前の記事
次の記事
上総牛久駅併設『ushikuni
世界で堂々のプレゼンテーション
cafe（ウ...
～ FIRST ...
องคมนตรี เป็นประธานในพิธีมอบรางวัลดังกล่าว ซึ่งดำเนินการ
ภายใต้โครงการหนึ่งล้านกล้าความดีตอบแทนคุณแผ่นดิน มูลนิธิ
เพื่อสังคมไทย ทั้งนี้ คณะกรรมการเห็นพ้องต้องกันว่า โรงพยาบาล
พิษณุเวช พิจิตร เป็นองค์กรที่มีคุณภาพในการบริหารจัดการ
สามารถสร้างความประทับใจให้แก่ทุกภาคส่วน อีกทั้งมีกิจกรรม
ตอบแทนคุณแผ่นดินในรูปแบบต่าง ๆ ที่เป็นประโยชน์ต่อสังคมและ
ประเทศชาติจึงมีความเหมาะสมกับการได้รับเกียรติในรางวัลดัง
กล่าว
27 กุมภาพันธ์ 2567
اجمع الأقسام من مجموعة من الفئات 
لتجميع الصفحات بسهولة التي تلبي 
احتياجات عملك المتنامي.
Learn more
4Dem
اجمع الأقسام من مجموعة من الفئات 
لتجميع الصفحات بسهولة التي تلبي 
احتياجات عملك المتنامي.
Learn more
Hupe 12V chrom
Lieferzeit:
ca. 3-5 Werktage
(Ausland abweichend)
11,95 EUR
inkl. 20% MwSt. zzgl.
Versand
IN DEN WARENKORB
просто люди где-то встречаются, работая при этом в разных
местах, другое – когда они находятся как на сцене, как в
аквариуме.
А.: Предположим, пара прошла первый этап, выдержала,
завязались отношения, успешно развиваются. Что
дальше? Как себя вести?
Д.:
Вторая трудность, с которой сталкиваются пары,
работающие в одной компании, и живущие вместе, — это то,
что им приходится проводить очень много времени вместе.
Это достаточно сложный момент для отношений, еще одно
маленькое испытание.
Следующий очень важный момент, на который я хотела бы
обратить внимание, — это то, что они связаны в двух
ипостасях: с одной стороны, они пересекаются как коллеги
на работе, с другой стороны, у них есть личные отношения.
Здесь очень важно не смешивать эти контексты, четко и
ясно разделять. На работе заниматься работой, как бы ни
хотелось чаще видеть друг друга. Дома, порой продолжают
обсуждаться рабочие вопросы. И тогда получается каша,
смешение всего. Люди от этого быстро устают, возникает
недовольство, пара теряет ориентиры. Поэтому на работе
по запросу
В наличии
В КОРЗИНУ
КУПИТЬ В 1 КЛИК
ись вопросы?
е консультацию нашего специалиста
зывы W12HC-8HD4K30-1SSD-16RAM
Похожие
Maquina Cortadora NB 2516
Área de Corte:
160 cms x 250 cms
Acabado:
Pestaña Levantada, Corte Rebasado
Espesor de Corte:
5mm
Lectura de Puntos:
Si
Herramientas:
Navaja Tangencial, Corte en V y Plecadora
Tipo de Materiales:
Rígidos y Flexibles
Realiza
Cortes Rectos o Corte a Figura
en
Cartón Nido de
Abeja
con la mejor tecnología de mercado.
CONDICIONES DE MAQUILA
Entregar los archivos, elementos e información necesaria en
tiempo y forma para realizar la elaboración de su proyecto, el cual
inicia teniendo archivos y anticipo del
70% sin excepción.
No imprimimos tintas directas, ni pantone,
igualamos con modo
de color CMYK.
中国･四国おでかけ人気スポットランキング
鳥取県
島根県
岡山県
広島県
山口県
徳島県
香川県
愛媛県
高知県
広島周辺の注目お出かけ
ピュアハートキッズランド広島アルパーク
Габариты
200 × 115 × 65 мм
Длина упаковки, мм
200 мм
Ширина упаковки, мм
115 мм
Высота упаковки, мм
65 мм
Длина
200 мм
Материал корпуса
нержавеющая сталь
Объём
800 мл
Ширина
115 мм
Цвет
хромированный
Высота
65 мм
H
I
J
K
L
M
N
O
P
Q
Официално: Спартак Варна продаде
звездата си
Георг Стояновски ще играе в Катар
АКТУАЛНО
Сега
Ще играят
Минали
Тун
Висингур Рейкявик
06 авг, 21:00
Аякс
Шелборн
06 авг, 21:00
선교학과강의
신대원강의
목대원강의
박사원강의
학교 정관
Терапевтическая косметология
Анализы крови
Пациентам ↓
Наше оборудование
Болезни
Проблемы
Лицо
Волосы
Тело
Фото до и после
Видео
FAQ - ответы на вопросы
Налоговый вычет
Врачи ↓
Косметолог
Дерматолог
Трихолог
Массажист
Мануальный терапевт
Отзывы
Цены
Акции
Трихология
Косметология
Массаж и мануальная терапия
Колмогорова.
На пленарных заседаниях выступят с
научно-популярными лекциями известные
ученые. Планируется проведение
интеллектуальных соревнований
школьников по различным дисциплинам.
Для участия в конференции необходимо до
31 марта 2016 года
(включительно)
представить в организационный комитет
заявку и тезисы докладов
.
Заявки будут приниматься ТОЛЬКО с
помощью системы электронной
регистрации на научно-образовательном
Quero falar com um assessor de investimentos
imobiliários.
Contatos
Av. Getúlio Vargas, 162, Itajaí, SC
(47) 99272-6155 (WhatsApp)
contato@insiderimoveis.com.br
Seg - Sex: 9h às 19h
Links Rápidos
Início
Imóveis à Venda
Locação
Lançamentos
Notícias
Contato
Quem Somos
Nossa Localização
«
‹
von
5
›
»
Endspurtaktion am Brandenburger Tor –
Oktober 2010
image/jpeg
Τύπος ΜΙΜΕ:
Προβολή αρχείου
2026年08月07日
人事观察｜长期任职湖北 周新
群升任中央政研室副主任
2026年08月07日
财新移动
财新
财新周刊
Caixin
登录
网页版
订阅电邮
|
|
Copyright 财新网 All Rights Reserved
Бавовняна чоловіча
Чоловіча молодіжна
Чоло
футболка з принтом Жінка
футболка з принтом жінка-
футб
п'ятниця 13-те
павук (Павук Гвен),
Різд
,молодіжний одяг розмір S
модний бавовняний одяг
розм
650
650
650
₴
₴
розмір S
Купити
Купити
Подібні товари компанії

+ + + +

- HOW TO COMPLETE THIS TASK:
With no line skipped, copy the entries exactly as written.

- EXPECTED ANSWER:
前の記事
次の記事
上総牛久駅併設『ushikuni
世界で堂々のプレゼンテーション
cafe（ウ...
～ FIRST ...
องคมนตรี เป็นประธานในพิธีมอบรางวัลดังกล่าว ซึ่งดำเนินการ
ภายใต้โครงการหนึ่งล้านกล้าความดีตอบแทนคุณแผ่นดิน มูลนิธิ
เพื่อสังคมไทย ทั้งนี้ คณะกรรมการเห็นพ้องต้องกันว่า โรงพยาบาล
พิษณุเวช พิจิตร เป็นองค์กรที่มีคุณภาพในการบริหารจัดการ
สามารถสร้างความประทับใจให้แก่ทุกภาคส่วน อีกทั้งมีกิจกรรม
ตอบแทนคุณแผ่นดินในรูปแบบต่าง ๆ ที่เป็นประโยชน์ต่อสังคมและ
ประเทศชาติจึงมีความเหมาะสมกับการได้รับเกียรติในรางวัลดัง
กล่าว
27 กุมภาพันธ์ 2567
اجمع الأقسام من مجموعة من الفئات 
لتجميع الصفحات بسهولة التي تلبي 
احتياجات عملك المتنامي.
Learn more
4Dem
اجمع الأقسام من مجموعة من الفئات 
لتجميع الصفحات بسهولة التي تلبي 
احتياجات عملك المتنامي.
Learn more
Hupe 12V chrom
Lieferzeit:
ca. 3-5 Werktage
(Ausland abweichend)
11,95 EUR
inkl. 20% MwSt. zzgl.
Versand
IN DEN WARENKORB
просто люди где-то встречаются, работая при этом в разных
местах, другое – когда они находятся как на сцене, как в
аквариуме.
А.: Предположим, пара прошла первый этап, выдержала,
завязались отношения, успешно развиваются. Что
дальше? Как себя вести?
Д.:
Вторая трудность, с которой сталкиваются пары,
работающие в одной компании, и живущие вместе, — это то,
что им приходится проводить очень много времени вместе.
Это достаточно сложный момент для отношений, еще одно
маленькое испытание.
Следующий очень важный момент, на который я хотела бы
обратить внимание, — это то, что они связаны в двух
ипостасях: с одной стороны, они пересекаются как коллеги
на работе, с другой стороны, у них есть личные отношения.
Здесь очень важно не смешивать эти контексты, четко и
ясно разделять. На работе заниматься работой, как бы ни
хотелось чаще видеть друг друга. Дома, порой продолжают
обсуждаться рабочие вопросы. И тогда получается каша,
смешение всего. Люди от этого быстро устают, возникает
недовольство, пара теряет ориентиры. Поэтому на работе
по запросу
В наличии
В КОРЗИНУ
КУПИТЬ В 1 КЛИК
ись вопросы?
е консультацию нашего специалиста
зывы W12HC-8HD4K30-1SSD-16RAM
Похожие
Maquina Cortadora NB 2516
Área de Corte:
160 cms x 250 cms
Acabado:
Pestaña Levantada, Corte Rebasado
Espesor de Corte:
5mm
Lectura de Puntos:
Si
Herramientas:
Navaja Tangencial, Corte en V y Plecadora
Tipo de Materiales:
Rígidos y Flexibles
Realiza
Cortes Rectos o Corte a Figura
en
Cartón Nido de
Abeja
con la mejor tecnología de mercado.
CONDICIONES DE MAQUILA
Entregar los archivos, elementos e información necesaria en
tiempo y forma para realizar la elaboración de su proyecto, el cual
inicia teniendo archivos y anticipo del
70% sin excepción.
No imprimimos tintas directas, ni pantone,
igualamos con modo
de color CMYK.
中国･四国おでかけ人気スポットランキング
鳥取県
島根県
岡山県
広島県
山口県
徳島県
香川県
愛媛県
高知県
広島周辺の注目お出かけ
ピュアハートキッズランド広島アルパーク
Габариты
200 × 115 × 65 мм
Длина упаковки, мм
200 мм
Ширина упаковки, мм
115 мм
Высота упаковки, мм
65 мм
Длина
200 мм
Материал корпуса
нержавеющая сталь
Объём
800 мл
Ширина
115 мм
Цвет
хромированный
Высота
65 мм
H
I
J
K
L
M
N
O
P
Q
Официално: Спартак Варна продаде
звездата си
Георг Стояновски ще играе в Катар
АКТУАЛНО
Сега
Ще играят
Минали
Тун
Висингур Рейкявик
06 авг, 21:00
Аякс
Шелборн
06 авг, 21:00
선교학과강의
신대원강의
목대원강의
박사원강의
학교 정관
Терапевтическая косметология
Анализы крови
Пациентам ↓
Наше оборудование
Болезни
Проблемы
Лицо
Волосы
Тело
Фото до и после
Видео
FAQ - ответы на вопросы
Налоговый вычет
Врачи ↓
Косметолог
Дерматолог
Трихолог
Массажист
Мануальный терапевт
Отзывы
Цены
Акции
Трихология
Косметология
Массаж и мануальная терапия
Колмогорова.
На пленарных заседаниях выступят с
научно-популярными лекциями известные
ученые. Планируется проведение
интеллектуальных соревнований
школьников по различным дисциплинам.
Для участия в конференции необходимо до
31 марта 2016 года
(включительно)
представить в организационный комитет
заявку и тезисы докладов
.
Заявки будут приниматься ТОЛЬКО с
помощью системы электронной
регистрации на научно-образовательном
Quero falar com um assessor de investimentos
imobiliários.
Contatos
Av. Getúlio Vargas, 162, Itajaí, SC
(47) 99272-6155 (WhatsApp)
contato@insiderimoveis.com.br
Seg - Sex: 9h às 19h
Links Rápidos
Início
Imóveis à Venda
Locação
Lançamentos
Notícias
Contato
Quem Somos
Nossa Localização
«
‹
von
5
›
»
Endspurtaktion am Brandenburger Tor –
Oktober 2010
image/jpeg
Τύπος ΜΙΜΕ:
Προβολή αρχείου
2026年08月07日
人事观察｜长期任职湖北 周新
群升任中央政研室副主任
2026年08月07日
财新移动
财新
财新周刊
Caixin
登录
网页版
订阅电邮
|
|
Copyright 财新网 All Rights Reserved
Бавовняна чоловіча
Чоловіча молодіжна
Чоло
футболка з принтом Жінка
футболка з принтом жінка-
футб
п'ятниця 13-те
павук (Павук Гвен),
Різд
,молодіжний одяг розмір S
модний бавовняний одяг
розм
650
650
650
₴
₴
розмір S
Купити
Купити
Подібні товари компанії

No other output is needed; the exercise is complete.